Well recorded checks and tests for cargo worthiness provide valuable evidence for the Member and Club in defending cargo claims. In addition to well ordered, contemporary and illustrated written records, this entered vessel has the dates of latest tests for weathertightness stencilled on the cargo hold hatch covers. This will assist in raising crew awareness to the necessity of performing these important tests on a scheduled and pre-loading basis and display to all concerned the Owners exercise of due diligence to make the ship seaworthy.
Good chemical storage
On an entered vessel it was observed the vessels crew had made a secure frame for the chemicals to be stowed in - hence less risk of spillage during adverse weather. Also note that the local chemical station is provided with PPE.
It has been noted that in several visited ships that the PPE equipment is usually missing from local chemical stations.
Fall arrestor safety harnesses
One entered vessel had replaced all its safety harnesses with fall arrestor type safety harnesses.
This style of safety harness breaks the fall of the user gently, leaving no shock damage after the fall
Good PPE station
This well laid out PPE station was found at the entrance to a locked chemical store on an entered vessel.
Locking the store promotes a change of thought before proceeding into the store at this point the crewman will be well aware of the PPE on entry to the store and will likely use it.
PPE should always be used when handling Chemicals.
Good welding area
As seen onboard one of the Clubs vessels, a clear well defined welding area complete with welding curtain.

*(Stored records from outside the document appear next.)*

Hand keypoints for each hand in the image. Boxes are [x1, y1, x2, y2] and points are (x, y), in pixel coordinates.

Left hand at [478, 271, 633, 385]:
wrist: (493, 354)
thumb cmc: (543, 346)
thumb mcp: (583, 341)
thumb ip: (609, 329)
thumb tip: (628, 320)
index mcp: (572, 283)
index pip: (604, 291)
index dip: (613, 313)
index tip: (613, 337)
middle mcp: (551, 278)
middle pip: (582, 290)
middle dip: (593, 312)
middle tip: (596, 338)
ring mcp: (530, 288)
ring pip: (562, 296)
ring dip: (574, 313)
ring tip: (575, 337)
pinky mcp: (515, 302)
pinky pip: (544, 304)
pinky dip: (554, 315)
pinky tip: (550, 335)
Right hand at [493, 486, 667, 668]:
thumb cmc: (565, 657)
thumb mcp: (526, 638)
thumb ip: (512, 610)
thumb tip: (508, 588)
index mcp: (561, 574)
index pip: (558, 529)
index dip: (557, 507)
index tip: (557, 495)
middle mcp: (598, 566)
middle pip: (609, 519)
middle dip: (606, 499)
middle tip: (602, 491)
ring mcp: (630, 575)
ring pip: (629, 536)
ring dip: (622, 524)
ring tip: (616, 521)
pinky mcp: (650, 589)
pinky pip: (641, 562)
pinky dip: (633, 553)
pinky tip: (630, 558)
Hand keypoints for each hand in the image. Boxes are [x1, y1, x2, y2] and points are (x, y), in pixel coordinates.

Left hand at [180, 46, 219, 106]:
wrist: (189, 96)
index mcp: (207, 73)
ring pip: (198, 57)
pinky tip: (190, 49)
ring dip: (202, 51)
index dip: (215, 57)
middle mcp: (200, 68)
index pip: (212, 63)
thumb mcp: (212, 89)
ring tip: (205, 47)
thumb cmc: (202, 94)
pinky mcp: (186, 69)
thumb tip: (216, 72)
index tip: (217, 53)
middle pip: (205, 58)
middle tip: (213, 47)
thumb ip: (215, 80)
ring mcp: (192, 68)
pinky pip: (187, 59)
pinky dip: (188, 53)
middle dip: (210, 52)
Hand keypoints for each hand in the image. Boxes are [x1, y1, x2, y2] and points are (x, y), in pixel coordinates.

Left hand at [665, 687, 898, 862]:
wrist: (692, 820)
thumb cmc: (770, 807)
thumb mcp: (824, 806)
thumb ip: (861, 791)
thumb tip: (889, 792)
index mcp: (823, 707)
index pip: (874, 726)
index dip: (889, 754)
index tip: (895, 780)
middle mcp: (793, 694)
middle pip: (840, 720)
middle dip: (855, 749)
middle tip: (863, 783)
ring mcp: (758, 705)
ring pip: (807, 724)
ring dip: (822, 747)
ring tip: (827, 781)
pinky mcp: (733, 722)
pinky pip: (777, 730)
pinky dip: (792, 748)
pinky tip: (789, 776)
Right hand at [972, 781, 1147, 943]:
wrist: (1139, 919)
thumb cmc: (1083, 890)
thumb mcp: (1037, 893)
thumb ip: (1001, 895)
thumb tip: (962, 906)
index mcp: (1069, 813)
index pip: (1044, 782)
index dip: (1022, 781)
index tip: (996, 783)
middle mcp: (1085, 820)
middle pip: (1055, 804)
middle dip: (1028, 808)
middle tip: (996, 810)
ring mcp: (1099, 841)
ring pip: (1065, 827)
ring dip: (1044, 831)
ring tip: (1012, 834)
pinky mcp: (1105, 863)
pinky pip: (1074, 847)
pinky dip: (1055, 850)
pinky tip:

areas such as these are potentially very dangerous. Good practise here will help prevent any incident.
Mooring rope protection
When the engine room "blow tubes" ie injecting high pressure steam through the tubes the after deck is normally covered in soot particles. In addition the ships after mooring ropes on the drums often suffer from either sulphur burns or in some extreme cases actually catch fire. This simple protective measure was seen protecting the mooring ropes. Simply, It is a half drum placed over the ropes. Another method of protecting the after ropes is to cover them with fire retardant canvas.
One of the Club's members has devised a system of deterring pirates when transiting high-risk areas. This fence can be deployed and removed as the Master sees fit to provide protection. Click on an image to enlarge.
Flameless Cigarette Lighting Device
The Ozilite Automatic Cigarette Lighter is a wall or post mounted flameless device for lighting cigarettes, recently seen on board one vessel entered with the Association. It is a popular device intended for installation in locations where the use of portable cigarette lighters or matches is not allowed - where a naked flame is to be avoided but smoking is acceptable.
High Visibility Valve Labelling
The image shows how, on one entered ship, overboard and sea valves in the engine room are clearly labelled using day-glo paint. The purpose of the high visibility labelling is so that the valves can easily be identified in a flooding / blackout situation.
HiFog fire extinguishing system in the engine room
One of the Club's ship inspectors recently found a HiFog fire extinguishing system being installed in the engine room of a vessel. This system is not only more environmentally-friendly than a CO2 system but also allows crew to escape while it is in operation.
Training Schedule Notice Board
The image shows a white board seen on a Club ship, detailing the training schedule for the month. This initiative demonstrates a proactive approach to on board training and safety, and also gives the crew the opportunity to see the training that will be undertaken.
Chemical Drum Stand
Engineers on this ship manufactured a stand for chemical drums used on board. The stand is an excellent way of supporting chemical drums that are in use, and will prevent spillages and free movement of the drum. Click on the image to enlarge.
Colour coding gas lockers
Colour-coding the oxygen and acetylene lockers is a good idea to reinforce the message that it is important to keep these gases separate. The images here show an example seen on board one entered ship. This initiative is particularly useful as some crewmembers may not realise the significance of the different colours of the gas cylinders.